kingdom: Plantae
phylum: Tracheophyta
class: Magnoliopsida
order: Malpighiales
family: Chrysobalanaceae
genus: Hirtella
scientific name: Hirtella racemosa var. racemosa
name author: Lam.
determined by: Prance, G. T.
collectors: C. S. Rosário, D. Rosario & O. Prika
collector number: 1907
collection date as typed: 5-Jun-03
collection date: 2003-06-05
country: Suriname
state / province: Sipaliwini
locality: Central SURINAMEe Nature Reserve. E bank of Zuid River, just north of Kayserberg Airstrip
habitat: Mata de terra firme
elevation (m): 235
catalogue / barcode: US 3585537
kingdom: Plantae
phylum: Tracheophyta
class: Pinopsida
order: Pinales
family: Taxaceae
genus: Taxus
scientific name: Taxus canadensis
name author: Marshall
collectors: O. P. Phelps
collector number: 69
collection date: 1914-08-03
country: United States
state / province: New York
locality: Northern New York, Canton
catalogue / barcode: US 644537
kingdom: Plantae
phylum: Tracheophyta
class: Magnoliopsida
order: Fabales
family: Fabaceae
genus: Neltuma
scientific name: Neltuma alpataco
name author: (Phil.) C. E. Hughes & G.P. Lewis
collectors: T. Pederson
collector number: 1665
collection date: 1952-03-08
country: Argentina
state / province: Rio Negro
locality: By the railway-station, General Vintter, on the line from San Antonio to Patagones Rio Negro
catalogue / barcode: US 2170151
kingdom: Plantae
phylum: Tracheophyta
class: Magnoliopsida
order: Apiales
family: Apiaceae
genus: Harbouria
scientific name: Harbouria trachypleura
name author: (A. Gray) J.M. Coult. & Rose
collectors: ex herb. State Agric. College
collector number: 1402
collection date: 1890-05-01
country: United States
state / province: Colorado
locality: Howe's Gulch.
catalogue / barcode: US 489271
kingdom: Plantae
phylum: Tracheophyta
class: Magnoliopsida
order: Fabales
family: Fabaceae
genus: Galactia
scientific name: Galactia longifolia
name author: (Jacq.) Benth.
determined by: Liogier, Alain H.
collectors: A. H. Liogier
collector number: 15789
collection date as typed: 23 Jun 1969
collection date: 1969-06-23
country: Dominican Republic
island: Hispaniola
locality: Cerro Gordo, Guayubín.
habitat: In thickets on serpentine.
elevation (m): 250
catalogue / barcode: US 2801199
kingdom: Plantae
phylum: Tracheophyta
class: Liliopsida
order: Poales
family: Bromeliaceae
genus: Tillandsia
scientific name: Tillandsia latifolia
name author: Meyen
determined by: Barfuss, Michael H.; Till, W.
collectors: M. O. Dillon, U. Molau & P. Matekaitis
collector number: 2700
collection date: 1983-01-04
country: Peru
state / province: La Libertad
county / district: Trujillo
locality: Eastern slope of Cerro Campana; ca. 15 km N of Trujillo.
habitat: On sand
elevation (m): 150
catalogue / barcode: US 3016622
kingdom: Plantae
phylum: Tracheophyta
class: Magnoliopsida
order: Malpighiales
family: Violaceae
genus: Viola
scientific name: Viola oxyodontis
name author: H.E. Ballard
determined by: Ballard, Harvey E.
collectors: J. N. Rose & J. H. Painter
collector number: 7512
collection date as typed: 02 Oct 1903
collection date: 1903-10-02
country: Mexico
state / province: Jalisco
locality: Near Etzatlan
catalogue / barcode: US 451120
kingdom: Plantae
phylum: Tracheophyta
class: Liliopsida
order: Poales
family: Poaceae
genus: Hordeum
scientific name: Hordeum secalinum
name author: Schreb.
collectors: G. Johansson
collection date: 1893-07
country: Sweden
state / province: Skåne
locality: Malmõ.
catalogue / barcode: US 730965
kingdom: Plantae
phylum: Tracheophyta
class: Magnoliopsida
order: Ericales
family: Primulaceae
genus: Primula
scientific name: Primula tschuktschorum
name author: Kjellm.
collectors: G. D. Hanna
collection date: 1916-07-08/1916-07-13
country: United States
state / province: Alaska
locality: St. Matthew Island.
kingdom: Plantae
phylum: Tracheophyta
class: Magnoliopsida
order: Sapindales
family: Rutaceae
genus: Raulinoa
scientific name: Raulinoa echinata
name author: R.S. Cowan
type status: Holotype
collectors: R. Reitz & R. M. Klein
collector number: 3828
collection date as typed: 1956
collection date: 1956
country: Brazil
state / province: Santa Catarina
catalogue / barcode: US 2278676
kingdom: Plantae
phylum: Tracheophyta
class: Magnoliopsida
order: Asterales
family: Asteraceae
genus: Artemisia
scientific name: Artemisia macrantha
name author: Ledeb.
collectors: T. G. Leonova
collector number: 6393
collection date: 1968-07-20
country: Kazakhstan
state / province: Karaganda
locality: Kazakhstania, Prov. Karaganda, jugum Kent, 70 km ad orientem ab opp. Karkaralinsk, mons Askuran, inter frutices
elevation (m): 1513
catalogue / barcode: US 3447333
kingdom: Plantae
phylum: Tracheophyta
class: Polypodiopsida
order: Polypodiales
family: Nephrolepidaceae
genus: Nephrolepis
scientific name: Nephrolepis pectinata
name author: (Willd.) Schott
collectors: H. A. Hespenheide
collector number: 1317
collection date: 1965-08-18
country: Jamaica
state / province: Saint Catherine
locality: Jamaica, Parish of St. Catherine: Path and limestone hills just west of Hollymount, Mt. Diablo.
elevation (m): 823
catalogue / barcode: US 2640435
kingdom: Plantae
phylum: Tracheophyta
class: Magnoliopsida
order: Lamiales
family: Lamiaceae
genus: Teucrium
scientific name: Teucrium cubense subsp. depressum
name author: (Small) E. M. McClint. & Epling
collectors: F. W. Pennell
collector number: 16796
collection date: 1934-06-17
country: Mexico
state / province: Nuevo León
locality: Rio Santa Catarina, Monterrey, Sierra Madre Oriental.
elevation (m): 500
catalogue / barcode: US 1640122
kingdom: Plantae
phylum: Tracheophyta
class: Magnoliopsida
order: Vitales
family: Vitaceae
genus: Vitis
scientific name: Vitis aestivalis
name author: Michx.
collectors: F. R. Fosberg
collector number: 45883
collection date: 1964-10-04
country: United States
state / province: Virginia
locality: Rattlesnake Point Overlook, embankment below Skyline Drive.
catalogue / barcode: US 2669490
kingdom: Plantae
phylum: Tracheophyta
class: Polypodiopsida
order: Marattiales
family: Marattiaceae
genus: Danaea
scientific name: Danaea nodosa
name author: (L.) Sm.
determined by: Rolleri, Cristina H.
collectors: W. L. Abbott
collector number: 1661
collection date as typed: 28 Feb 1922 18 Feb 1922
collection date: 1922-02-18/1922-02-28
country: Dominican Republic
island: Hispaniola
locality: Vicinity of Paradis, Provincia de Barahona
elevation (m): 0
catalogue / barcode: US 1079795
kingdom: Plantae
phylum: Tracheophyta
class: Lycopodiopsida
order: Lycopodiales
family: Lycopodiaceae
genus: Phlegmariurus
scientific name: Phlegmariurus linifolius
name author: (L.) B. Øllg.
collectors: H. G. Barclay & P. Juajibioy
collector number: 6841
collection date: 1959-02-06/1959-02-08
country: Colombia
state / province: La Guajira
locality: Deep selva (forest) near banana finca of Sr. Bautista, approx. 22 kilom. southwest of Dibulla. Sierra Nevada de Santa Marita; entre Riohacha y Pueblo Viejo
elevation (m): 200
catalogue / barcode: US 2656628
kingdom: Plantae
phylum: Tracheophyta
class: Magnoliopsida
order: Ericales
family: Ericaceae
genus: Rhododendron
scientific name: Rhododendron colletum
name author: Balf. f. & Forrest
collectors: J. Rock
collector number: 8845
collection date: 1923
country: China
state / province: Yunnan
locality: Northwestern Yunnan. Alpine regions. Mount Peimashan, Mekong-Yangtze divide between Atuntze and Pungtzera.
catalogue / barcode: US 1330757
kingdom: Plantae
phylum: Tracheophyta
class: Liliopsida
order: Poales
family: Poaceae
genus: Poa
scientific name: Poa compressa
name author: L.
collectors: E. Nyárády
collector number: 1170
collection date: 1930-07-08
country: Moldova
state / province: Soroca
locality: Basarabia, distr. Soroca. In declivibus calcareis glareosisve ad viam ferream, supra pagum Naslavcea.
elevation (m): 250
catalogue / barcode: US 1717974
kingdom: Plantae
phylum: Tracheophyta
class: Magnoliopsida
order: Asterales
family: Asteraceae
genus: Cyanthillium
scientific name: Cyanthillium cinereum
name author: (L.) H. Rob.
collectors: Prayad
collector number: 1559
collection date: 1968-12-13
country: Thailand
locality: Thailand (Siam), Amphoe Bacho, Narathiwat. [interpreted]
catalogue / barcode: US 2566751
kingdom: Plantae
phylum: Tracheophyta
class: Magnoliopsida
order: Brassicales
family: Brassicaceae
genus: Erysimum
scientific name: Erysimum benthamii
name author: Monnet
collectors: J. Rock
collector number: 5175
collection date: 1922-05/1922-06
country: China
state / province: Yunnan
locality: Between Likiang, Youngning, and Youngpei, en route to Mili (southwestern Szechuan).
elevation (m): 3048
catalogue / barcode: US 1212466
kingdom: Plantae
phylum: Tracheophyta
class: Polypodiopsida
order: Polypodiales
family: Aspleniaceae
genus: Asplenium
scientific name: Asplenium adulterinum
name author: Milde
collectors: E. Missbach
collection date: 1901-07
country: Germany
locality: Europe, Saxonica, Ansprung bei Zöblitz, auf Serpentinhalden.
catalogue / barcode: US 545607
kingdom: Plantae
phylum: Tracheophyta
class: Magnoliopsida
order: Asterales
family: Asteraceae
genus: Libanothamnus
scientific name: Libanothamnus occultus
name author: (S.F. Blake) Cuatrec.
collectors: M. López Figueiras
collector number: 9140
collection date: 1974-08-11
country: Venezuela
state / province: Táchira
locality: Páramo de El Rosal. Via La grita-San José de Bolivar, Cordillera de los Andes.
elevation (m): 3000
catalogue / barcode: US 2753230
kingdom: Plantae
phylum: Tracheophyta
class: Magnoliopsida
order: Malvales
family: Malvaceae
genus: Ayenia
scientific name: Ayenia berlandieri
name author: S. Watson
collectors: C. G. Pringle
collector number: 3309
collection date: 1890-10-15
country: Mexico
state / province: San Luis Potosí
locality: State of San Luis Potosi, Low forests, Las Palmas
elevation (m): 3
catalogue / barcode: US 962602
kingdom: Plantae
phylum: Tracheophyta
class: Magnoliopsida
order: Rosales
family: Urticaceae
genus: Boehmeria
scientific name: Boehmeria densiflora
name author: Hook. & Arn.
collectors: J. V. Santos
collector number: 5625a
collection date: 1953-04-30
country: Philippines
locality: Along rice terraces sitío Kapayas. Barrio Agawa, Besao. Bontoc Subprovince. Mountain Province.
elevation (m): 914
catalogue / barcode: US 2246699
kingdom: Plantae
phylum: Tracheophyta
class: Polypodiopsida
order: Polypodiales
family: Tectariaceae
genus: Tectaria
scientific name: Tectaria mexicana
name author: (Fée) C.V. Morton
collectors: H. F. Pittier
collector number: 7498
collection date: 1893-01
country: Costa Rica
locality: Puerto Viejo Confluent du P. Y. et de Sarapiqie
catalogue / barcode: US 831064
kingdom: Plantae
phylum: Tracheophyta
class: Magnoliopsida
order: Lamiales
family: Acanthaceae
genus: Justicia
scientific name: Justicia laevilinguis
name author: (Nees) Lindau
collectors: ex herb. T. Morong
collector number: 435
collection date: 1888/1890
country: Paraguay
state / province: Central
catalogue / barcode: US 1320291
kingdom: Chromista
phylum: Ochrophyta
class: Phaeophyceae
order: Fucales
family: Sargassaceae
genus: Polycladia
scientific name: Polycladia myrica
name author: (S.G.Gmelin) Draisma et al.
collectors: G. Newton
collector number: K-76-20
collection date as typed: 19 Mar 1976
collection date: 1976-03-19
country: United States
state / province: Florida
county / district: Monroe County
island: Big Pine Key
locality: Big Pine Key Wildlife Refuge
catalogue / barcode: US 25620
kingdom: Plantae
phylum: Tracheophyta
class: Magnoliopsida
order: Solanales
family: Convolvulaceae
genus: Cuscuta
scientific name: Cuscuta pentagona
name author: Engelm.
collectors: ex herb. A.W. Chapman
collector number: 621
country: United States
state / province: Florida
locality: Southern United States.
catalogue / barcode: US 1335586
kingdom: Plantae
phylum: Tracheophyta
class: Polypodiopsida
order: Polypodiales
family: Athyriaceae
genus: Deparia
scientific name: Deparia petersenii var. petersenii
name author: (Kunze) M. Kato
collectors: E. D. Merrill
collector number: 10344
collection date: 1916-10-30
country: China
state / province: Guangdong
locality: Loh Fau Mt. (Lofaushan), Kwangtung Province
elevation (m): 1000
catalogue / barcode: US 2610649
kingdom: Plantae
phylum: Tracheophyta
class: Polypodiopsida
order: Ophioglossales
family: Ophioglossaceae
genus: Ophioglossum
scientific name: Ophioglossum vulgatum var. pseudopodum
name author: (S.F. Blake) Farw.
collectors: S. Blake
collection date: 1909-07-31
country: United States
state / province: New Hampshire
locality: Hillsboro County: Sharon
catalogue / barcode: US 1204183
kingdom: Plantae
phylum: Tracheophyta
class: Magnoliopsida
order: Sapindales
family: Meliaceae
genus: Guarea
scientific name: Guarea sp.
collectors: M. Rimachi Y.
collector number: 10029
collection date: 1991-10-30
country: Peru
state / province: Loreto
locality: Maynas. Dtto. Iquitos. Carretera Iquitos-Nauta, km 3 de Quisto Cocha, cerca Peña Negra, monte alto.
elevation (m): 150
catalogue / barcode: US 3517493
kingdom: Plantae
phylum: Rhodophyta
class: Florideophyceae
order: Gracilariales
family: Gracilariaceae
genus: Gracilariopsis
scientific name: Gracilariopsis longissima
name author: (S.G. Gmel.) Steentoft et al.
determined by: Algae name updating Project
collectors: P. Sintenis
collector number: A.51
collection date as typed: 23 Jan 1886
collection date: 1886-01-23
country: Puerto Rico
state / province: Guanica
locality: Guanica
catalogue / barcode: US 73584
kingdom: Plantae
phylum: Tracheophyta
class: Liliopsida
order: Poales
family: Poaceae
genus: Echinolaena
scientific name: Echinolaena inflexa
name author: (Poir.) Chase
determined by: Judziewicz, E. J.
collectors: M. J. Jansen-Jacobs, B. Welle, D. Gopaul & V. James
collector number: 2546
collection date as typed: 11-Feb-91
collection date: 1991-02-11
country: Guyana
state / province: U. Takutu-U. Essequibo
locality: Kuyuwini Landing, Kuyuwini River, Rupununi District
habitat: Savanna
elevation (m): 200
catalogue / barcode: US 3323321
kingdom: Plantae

== Task prompt ==
Collect each line from the entries above that contains the string "Blake", and copy every one of them unchanged.

== Solution ==
name author: (S.F. Blake) Cuatrec.
name author: (S.F. Blake) Farw.
collectors: S. Blake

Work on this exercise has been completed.